**Available records:**
-*-

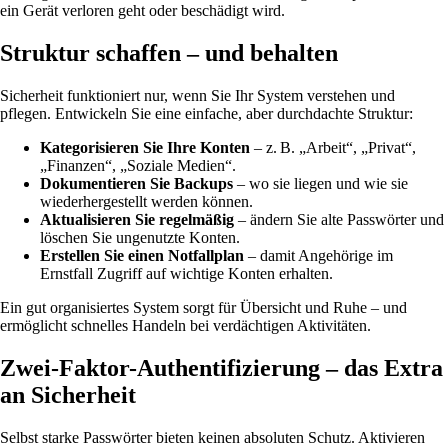
ein Gerät verloren geht oder beschädigt wird.
Struktur schaffen – und behalten
Sicherheit funktioniert nur, wenn Sie Ihr System verstehen und
pflegen. Entwickeln Sie eine einfache, aber durchdachte Struktur:
Kategorisieren Sie Ihre Konten
– z. B. „Arbeit“, „Privat“,
„Finanzen“, „Soziale Medien“.
Dokumentieren Sie Backups
– wo sie liegen und wie sie
wiederhergestellt werden können.
Aktualisieren Sie regelmäßig
– ändern Sie alte Passwörter und
löschen Sie ungenutzte Konten.
Erstellen Sie einen Notfallplan
– damit Angehörige im
Ernstfall Zugriff auf wichtige Konten erhalten.
Ein gut organisiertes System sorgt für Übersicht und Ruhe – und
ermöglicht schnelles Handeln bei verdächtigen Aktivitäten.
Zwei-Faktor-Authentifizierung – das Extra
an Sicherheit
Selbst starke Passwörter bieten keinen absoluten Schutz. Aktivieren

-*-

**Assignment:** The lines above must be transcribed exactly, with every picture left out.

**Answer for this exercise:**
ein Gerät verloren geht oder beschädigt wird.
Struktur schaffen – und behalten
Sicherheit funktioniert nur, wenn Sie Ihr System verstehen und
pflegen. Entwickeln Sie eine einfache, aber durchdachte Struktur:
Kategorisieren Sie Ihre Konten
– z. B. „Arbeit“, „Privat“,
„Finanzen“, „Soziale Medien“.
Dokumentieren Sie Backups
– wo sie liegen und wie sie
wiederhergestellt werden können.
Aktualisieren Sie regelmäßig
– ändern Sie alte Passwörter und
löschen Sie ungenutzte Konten.
Erstellen Sie einen Notfallplan
– damit Angehörige im
Ernstfall Zugriff auf wichtige Konten erhalten.
Ein gut organisiertes System sorgt für Übersicht und Ruhe – und
ermöglicht schnelles Handeln bei verdächtigen Aktivitäten.
Zwei-Faktor-Authentifizierung – das Extra
an Sicherheit
Selbst starke Passwörter bieten keinen absoluten Schutz. Aktivieren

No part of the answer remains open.